Charles Augustus Briggs (January 15, 1841 – June 8, 1913), American Presbyterian (and later Episcopalian) scholar and theologian, was born in New York City, the son of Alanson Briggs and Sarah Mead Berrian. He was excommunicated from the Presbyterian Church for heresy due to his liberal theology regarding the Bible.

==Early life==
Briggs was educated at the University of Virginia (1857–1860); graduated at the Union Theological Seminary in 1863; and, after the American Civil War during which he served in the 7th Regiment of the New York Militia, studied further at the University of Berlin from 1866 to 1869. In 1870, he was appointed pastor of the First Presbyterian Church of Roselle, New Jersey which post he held until 1874, when he accepted the professorship of Hebrew and cognate languages at Union Theological Seminary in which he taught until 1891, and of Biblical theology there from 1891 to 1904, following which he became their professor of theological encyclopaedia and symbolics. At the Union Theological Seminary, he also served as head librarian for the Burke Library. From 1880 to 1890 he was an editor of the Presbyterian Review.

==Heresy trial==
In 1892 Briggs was tried for heresy by the presbytery of New York, including James McCook, and acquitted.
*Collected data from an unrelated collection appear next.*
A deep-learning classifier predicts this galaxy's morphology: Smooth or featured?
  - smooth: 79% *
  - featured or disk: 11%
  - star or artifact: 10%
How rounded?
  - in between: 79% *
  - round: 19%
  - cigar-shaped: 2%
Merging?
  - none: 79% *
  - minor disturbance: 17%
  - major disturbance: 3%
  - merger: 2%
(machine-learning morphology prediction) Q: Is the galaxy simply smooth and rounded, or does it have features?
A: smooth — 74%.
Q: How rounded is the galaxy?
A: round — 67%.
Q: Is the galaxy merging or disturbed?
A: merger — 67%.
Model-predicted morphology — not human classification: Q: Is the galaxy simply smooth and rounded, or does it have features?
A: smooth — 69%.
The charges were based upon his inaugural address of the preceding year. In brief, they were as follows:
- that he had taught that reason and the Church are both a fountain of divine authority, which, apart from Holy Scripture, does savingly enlighten men
- that errors may have existed in the original text of the Holy Scripture
- that Old Testament predictions have been reversed by history and that the great body of Messianic prediction has not and cannot be fulfilled
- that Moses is not the author of the Pentateuch and that Isaiah is not the author of the second half of the book that bears his name
- that the processes of redemption extend to the world to come (he had considered it a fault of Protestant theology that it limits redemption to this world and that sanctification is not complete at death).
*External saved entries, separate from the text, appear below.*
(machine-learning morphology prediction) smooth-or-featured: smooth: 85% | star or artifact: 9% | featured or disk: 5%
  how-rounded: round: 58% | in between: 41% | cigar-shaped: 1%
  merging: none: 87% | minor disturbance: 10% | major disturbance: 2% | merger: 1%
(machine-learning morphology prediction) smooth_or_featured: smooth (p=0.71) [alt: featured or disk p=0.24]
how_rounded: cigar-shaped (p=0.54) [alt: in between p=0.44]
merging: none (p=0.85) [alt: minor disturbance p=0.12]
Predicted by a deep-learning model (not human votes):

After much posturing, maneuvering and publicity-seeking by Briggs, the General Assembly of the Presbyterian Church, to which the case was appealed, defrocked and excommunicated Briggs from the Presbyterian Church in 1893 in Washington, DC. Some have argued that General Assembly's finding of heresy was influenced, in part, by Briggs' belligerent manner and militant tone of expressions and by what his own colleagues in the Union Theological Seminary called the dogmatic and irritating nature of his inaugural address.

After his condemnation by the Presbyterians, he turned towards Episcopalianism and was ordained as a priest of the Protestant Episcopal Church in 1899. His scholarship procured for him the honorary degree of D.D. from the University of Edinburgh (1884) and from the University of Glasgow (1901), and that of D.Litt., from the University of Oxford (1901). With Francis Brown and S. R. Driver he prepared a revised Hebrew and English Lexicon (1891–1905, commonly known as Brown Driver Briggs or BDB) based on the lexicon of Wilhelm Gesenius, and, with Driver, edited The International Critical Commentary series.

==Works==
His publications included the following:
- Biblical Study: Its Principles, Methods and History (1883)
- Hebrew Poems of the Creation (1884)
- American Presbyterianism: Its Origin and Early History (1885)
- Messianic Prophecy (1886)
- "Biblical history" (1889)
- Whither? A Theological Question for the Times (1889)
- The Authority of the Holy Scripture (1891)
- The Bible, the Church and the Reason (1892)
- The Higher Criticism of the Hexateuch (1893)
- The Messiah of the Gospels (1894)
- The Messiah of the Apostles (1894)
- General introduction to the study of Holy Scripture (1899)
- New Light on the Life of Jesus (1904)
- The Ethical Teaching of Jesus (1904)
- A Critical and Exegetical Commentary on the Book of Psalms (2 vols., 1906–7), in which he was assisted by his daughter
- The Virgin Birth of Our Lord (1909)
- Theological Symbolics (1914, posthumous)

==See also==
- Princeton Theological Seminary
- Princeton Theology
- Union Theological Seminary
- Presbyterianism
- Charles Hodge

== Sources ==
- The Presbyterian Review, 1880–89, made available by Princeton Theological Seminary
- Briggs, Charles Augustus (1889). "Redemption after Death" This is one of the major sources of clashes between Briggs and embedded doctrine.
- Christensen, Richard L. (1995). "The ecumenical orthodoxy of Charles Augustus Briggs (1841–1913)"
- Kugel, James (2007). "How to Read the Bible: A Guide to Scripture, Then and Now", which includes a relation of Briggs' process as well as additional details of his life.
- Massa, Mark Stephen (1988). ""Mediating Modernism": Charles Briggs, Catholic Modernism, and an Ecumenical "Plot""
- Massa, Mark Stephen (1990). "Charles Augustus Briggs and the crisis of historical criticism"
- Sawyer, M. James (1994). "Charles Augustus Briggs and tensions in late nineteenth-century American theology"
- Smith, H. P. (1913). "Chas. Augustus Briggs"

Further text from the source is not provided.